Es ging um den Job als Mensch, der höher angesiedelt ist als jeder irdische Beruf. Das, was wir erfahren wollen, kommt aus der Seele. Sie will sich durch Erfahrungen und Empfindungen erkennen und weiter entwickeln. 

Zu wissen, ist ihr nicht genug. Sie will erleben und letztendlich in allem die Liebe erfahren und alles und sich selbst in Liebe blühen lassen. 

Ich schrieb Dir bereits, dass wir lediglich beeinflussen können, wie wir mit dem Gereichten umgehen, wie wir zu der Erfahrung stehen.

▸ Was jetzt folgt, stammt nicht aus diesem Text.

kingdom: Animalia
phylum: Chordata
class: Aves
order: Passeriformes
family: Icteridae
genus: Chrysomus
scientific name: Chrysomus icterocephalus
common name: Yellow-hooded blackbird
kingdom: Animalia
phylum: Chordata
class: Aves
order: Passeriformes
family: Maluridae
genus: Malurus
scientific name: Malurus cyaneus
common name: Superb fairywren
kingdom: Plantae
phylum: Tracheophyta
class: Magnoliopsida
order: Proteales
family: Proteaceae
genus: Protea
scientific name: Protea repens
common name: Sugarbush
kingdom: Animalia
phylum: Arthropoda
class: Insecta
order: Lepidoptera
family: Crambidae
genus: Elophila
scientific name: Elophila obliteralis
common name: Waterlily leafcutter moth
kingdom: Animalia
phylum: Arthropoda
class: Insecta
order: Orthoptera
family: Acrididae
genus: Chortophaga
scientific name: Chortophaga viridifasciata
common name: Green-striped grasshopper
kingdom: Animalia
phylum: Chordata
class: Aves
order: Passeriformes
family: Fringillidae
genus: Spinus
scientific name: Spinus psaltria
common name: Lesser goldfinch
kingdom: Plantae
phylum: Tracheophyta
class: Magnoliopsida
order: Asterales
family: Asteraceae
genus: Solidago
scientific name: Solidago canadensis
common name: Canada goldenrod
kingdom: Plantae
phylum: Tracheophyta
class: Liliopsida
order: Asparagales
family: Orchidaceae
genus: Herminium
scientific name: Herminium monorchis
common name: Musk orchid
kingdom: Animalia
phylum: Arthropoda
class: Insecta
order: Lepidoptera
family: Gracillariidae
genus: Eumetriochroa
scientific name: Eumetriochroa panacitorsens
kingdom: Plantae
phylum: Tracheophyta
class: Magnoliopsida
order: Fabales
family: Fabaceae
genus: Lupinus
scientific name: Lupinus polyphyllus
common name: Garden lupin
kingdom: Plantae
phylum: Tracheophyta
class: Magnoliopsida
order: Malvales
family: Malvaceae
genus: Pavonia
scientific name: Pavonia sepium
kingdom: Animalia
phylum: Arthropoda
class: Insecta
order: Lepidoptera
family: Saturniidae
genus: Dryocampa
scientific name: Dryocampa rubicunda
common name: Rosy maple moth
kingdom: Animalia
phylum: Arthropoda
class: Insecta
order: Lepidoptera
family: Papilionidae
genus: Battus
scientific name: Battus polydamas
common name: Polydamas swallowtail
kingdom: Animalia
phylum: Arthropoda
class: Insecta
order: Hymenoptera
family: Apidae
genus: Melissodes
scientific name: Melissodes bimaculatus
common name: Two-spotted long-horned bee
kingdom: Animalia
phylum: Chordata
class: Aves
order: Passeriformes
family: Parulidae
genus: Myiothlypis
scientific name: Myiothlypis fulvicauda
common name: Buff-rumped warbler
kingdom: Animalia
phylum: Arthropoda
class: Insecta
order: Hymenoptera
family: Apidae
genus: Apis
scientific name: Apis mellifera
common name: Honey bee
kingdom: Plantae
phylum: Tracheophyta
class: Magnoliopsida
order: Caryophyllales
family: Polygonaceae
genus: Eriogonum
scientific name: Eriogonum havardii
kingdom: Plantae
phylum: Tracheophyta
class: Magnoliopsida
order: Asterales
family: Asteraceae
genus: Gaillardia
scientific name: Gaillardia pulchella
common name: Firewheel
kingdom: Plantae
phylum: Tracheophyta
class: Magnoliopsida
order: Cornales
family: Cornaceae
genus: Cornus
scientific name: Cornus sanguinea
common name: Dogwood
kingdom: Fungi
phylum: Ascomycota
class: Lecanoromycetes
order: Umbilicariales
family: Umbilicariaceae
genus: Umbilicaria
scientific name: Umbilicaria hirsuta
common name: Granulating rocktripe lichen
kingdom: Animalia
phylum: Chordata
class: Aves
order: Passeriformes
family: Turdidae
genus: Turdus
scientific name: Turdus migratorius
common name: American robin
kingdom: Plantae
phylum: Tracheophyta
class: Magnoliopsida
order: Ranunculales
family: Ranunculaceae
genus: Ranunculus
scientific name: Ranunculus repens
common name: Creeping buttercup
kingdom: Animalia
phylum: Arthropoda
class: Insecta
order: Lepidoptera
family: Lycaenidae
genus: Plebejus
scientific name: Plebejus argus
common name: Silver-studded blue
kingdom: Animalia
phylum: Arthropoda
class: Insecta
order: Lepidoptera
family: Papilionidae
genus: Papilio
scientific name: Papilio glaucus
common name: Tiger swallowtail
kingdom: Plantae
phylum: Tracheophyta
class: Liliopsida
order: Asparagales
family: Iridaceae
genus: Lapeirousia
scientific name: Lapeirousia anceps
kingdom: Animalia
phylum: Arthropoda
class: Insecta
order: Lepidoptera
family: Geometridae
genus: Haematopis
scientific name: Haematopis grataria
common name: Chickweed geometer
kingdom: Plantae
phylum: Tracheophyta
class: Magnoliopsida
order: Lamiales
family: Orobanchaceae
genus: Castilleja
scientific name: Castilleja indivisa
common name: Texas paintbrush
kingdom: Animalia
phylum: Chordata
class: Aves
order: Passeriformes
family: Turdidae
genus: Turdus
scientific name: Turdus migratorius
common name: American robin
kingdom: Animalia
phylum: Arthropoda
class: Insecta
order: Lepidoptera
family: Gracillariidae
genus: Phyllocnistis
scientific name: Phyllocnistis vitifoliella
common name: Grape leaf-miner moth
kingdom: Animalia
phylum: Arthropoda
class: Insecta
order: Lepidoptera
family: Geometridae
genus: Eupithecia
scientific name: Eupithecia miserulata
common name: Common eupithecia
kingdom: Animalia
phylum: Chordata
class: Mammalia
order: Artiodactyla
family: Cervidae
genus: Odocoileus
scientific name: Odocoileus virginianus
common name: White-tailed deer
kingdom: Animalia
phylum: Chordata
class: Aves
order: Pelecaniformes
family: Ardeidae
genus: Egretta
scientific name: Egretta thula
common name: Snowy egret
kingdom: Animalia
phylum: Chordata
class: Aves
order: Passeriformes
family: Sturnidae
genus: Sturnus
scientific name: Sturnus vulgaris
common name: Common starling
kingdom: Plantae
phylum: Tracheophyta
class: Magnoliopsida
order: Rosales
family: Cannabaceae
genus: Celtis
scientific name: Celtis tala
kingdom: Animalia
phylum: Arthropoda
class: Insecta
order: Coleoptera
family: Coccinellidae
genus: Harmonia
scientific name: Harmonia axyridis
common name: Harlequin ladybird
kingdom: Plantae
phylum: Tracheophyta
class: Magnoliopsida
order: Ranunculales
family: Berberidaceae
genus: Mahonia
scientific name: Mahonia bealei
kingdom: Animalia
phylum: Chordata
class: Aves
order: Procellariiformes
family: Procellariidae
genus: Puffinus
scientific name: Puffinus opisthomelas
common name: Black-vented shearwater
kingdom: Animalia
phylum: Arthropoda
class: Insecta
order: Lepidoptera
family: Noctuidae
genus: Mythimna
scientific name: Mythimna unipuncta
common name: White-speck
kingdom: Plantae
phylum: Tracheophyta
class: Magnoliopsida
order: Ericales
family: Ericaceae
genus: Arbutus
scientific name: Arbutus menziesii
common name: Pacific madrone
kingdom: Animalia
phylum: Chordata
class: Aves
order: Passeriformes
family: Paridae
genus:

Lehnen wir sie ab und sind enttäuscht, bestimmte Situationen überhaupt erfahren zu müssen, wenn es uns nicht passt oder sind wir über eine andere etwa überglücklich, so dass wir vielleicht noch eitel werden. 

Unsere Aufgabe als Mensch ist, jeder Erfahrung mit der größtmöglichen Liebe und Bewusstheit zu begegnen und sie mit Liebe zu durchdringen, indem wir unabhängig von dem, welche Situation oder Umstand es ist, die Liebe in uns nicht verlieren. 

Allem die größte Freude verleihen und in allem das Schöne entgegenbringen, das Beste von uns. 

Das wird uns nur gelingen und sicher nicht mal gleich, wenn wir unserem Herzen treu sind. Das ist das oberste Gebot. Dann können wir die Seele erleben, wie sie uns Flügel verleiht und uns im kleinsten Raum fliegen und tanzen lässt bis in die Unendlichkeit.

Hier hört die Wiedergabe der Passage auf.